VA Cooperative Studies Program Coordinating Center, Hines, IL 60141, U.S.A.
Stat Med. 2012 Nov 20;31(26):3192-210. doi: 10.1002/sim.5393. Epub 2012 Aug 3.
In studies using ecological momentary assessment (EMA), or other intensive longitudinal data collection methods, interest frequently centers on changes in the variances, both within-subjects and between-subjects. For this, Hedeker et al. (Biometrics 2008; 64: 627-634) developed an extended two-level mixed-effects model that treats observations as being nested within subjects and allows covariates to influence both the within-subjects and between-subjects variance, beyond their influence on means. However, in EMA studies, subjects often provide many responses within and across days. To account for the possible systematic day-to-day variation, we developed a more flexible three-level mixed-effects location scale model that treats observations within days within subjects, and allows covariates to influence the variance at the subject, day, and observation level (over and above their usual effects on means) using a log-linear representation throughout. We provide details of a maximum likelihood solution and demonstrate how SAS PROC NLMIXED can be used to achieve maximum likelihood estimates in an alternative parameterization of our proposed three-level model. The accuracy of this approach using NLMIXED was verified by a series of simulation studies. Data from an adolescent mood study using EMA were analyzed to demonstrate this approach. The analyses clearly show the benefit of the proposed three-level model over the existing two-level approach. The proposed model has useful applications in many studies with three-level structures where interest centers on the joint modeling of the mean and variance structure.
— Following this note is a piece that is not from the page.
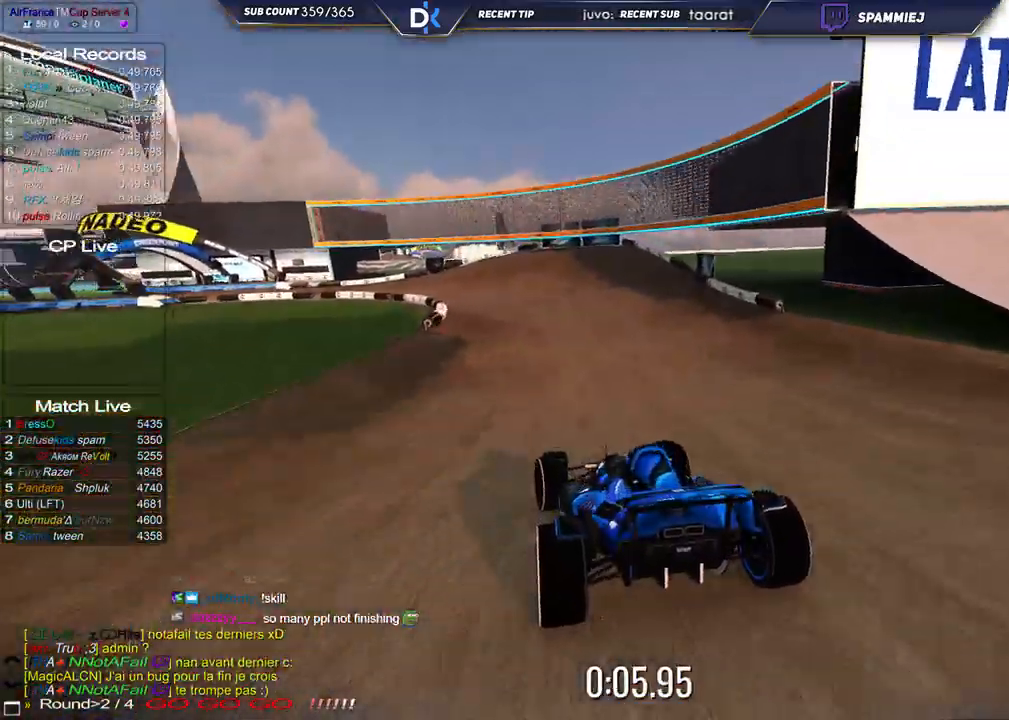
{"keys": ["left", "up"], "events": []}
在使用生态瞬时评估(EMA)或其他密集纵向数据收集方法的研究中,人们通常关注的是个体内和个体间方差的变化。为此,Hedeker 等人(Biometrics 2008;64:627-634)开发了一个扩展的两层混合效应模型,该模型将观测值视为嵌套在个体内,并允许协变量同时影响个体内和个体间方差,超出其对均值的影响。然而,在 EMA 研究中,受试者通常在几天内提供多次反应。为了考虑可能存在的系统日常变化,我们开发了一个更灵活的三层混合效应位置尺度模型,该模型将个体内每天的观测值视为嵌套的,并允许协变量通过对数线性表示来影响个体、天和观测水平上的方差(超出其对均值的通常影响)。我们提供了最大似然解的详细信息,并展示了如何使用 SAS PROC NLMIXED 在我们提出的三层模型的替代参数化中实现最大似然估计。通过一系列模拟研究验证了 NLMIXED 中这种方法的准确性。使用 EMA 进行的青少年情绪研究的数据被分析以展示这种方法。分析清楚地表明了所提出的三层模型相对于现有两层方法的优势。该模型在许多具有三层结构的研究中具有有用的应用,这些研究的重点是联合建模均值和方差结构。